I think the sum total of the answer is: Requirements may vary by jurisdiction, but in most cases where it's not necessary people don't do it.

In most states or business cases, I would recommend spending whatever it costs to incorporate... the liability protection is significant. And those people won't be doing business as except in places where you have to separate your 'lines of business' for the state -- by NAICS/SIC code. I think Oregon was that way. Let's say you sold insurance to consumers, wrote software, and provided child daycare. The way the Oregon DRS (who are some of the most rabid jackals I ever met) recommended setting up that business structure was that the corporation was registered under a NAICS/SIC code for a holding company, and then you had a DBA that was registered with each of the other codes. This was so they could tax things properly.

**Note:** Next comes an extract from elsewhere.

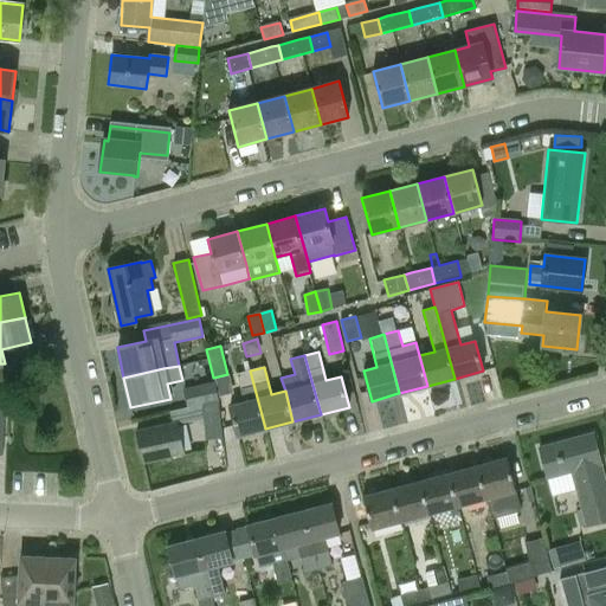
[(250,371),(236,374),(243,403),(230,406),(237,437),(265,429),(250,371)]
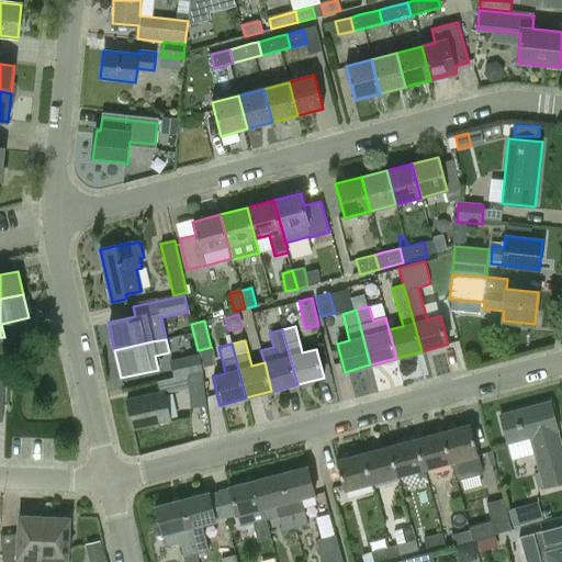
[(170,361),(173,378),(190,374),(203,371),(200,356),(170,361)]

Back on the other hand, it doesn't make sense to file a DBA here in Texas because it's nearly impossible to do so; and it doesn't make sense to incorporate (at least at my level of business, which is less than $10k per year) because then I'd have to pay franchise tax on top of the SUTA that I collect.
posted by SpecialK at 10:09 PM on April 26, 2012

I have an LLC with a name that nobody knows (until they get a check or a 1099), and a common name that's the name the company's known by. We have never filed a DBA for the common name because it's too boring and why bother! Running a business is time-consuming and it's like 409th on the list.
posted by RJ Reynolds at 5:03 AM on April 27, 2012

In very rare occasions, usually with solo truckers who don't have a non-home office, the clerk won't accept a DBA filing because there's an implication that someone's going to be keeping a truck in a residential area. This has happened maybe twice in the four years I've worked with funding small businesses in the northeast US.

But usually it's ignorance. Based on the paperwork I've seen, most of my customers don't know the real legal name of their company. You don't need to be a rocket surgeon to run a business. Even a successful business.